* _Try it_
Locate each line in the rows below that contains the word "ngày", and copy those lines.

* _Provided data_

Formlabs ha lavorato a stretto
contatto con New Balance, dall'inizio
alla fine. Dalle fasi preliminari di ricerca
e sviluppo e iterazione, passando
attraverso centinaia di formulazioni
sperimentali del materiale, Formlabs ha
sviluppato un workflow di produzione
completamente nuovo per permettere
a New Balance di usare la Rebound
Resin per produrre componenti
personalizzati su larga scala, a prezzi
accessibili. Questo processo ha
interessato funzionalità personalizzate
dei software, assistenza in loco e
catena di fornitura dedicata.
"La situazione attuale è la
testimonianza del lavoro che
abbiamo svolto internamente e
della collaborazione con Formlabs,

---

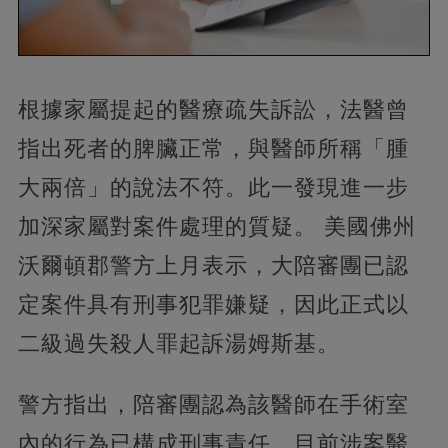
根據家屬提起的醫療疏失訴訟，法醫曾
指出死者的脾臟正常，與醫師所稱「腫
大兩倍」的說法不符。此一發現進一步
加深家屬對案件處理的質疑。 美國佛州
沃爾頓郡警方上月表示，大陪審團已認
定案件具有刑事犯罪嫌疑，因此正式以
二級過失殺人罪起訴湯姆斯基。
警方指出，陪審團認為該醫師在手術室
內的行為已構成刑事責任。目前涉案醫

==

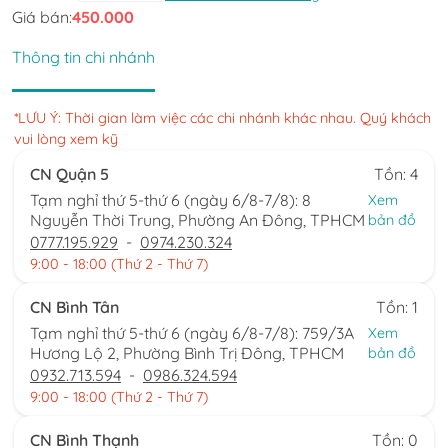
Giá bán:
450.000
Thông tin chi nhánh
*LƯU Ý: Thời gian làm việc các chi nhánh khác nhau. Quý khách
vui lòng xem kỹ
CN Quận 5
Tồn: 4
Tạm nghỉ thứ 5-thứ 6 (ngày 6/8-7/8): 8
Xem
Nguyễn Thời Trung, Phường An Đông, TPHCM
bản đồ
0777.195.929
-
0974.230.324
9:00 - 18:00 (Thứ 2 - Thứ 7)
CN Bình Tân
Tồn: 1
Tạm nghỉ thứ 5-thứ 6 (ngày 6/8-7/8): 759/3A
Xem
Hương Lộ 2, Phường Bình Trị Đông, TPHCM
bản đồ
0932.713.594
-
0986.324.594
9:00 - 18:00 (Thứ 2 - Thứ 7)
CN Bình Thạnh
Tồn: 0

* _Task result_
Tạm nghỉ thứ 5-thứ 6 (ngày 6/8-7/8): 8
Tạm nghỉ thứ 5-thứ 6 (ngày 6/8-7/8): 759/3A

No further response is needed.